▶ Datos por procesar
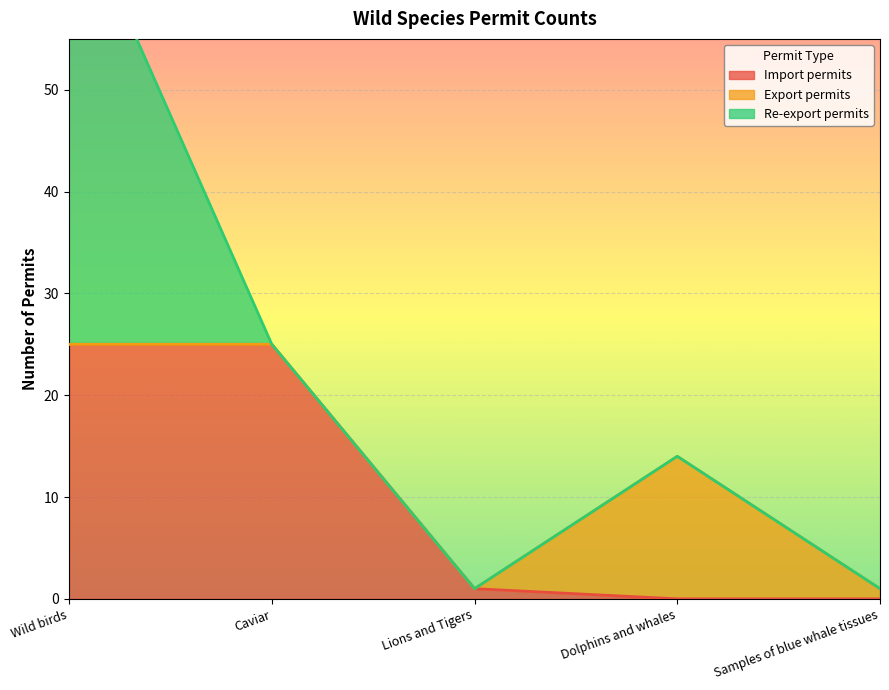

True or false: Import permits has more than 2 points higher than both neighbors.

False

--

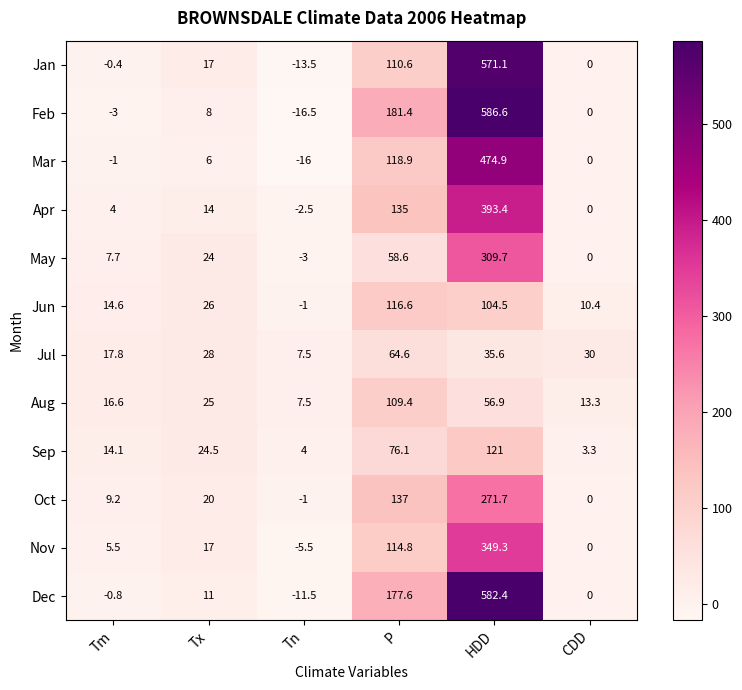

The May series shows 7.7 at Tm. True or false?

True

...

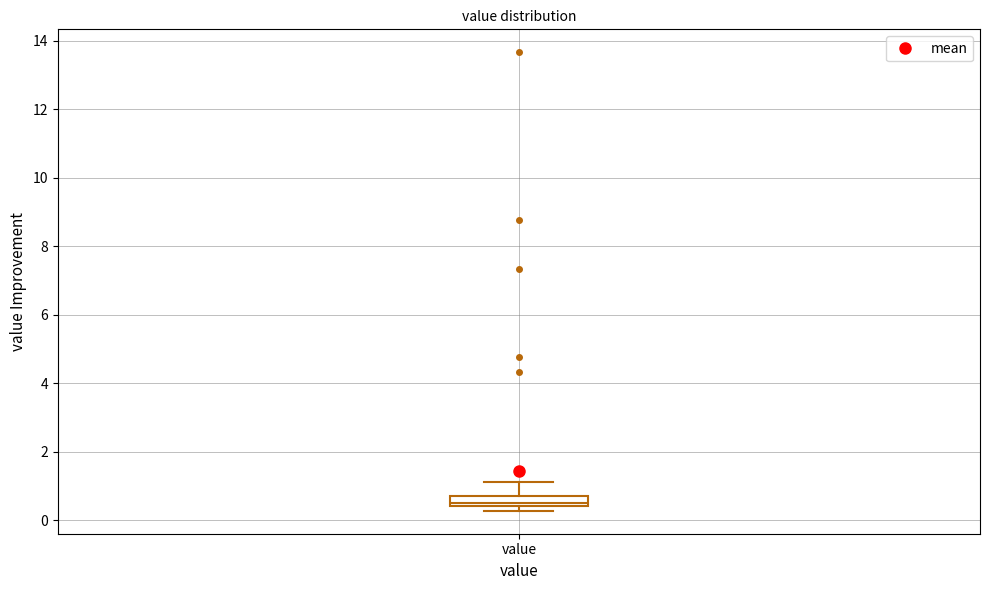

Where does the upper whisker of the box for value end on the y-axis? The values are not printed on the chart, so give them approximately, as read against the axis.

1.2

▶ Tarea asignada
¿Qué líneas del listado contienen la cadena "True"? Localízalas y cópialas todas, teniendo en cuenta las mayúsculas y minúsculas.

▶ Respuesta escrita
True or false: Import permits has more than 2 points higher than both neighbors.
The May series shows 7.7 at Tm. True or false?
True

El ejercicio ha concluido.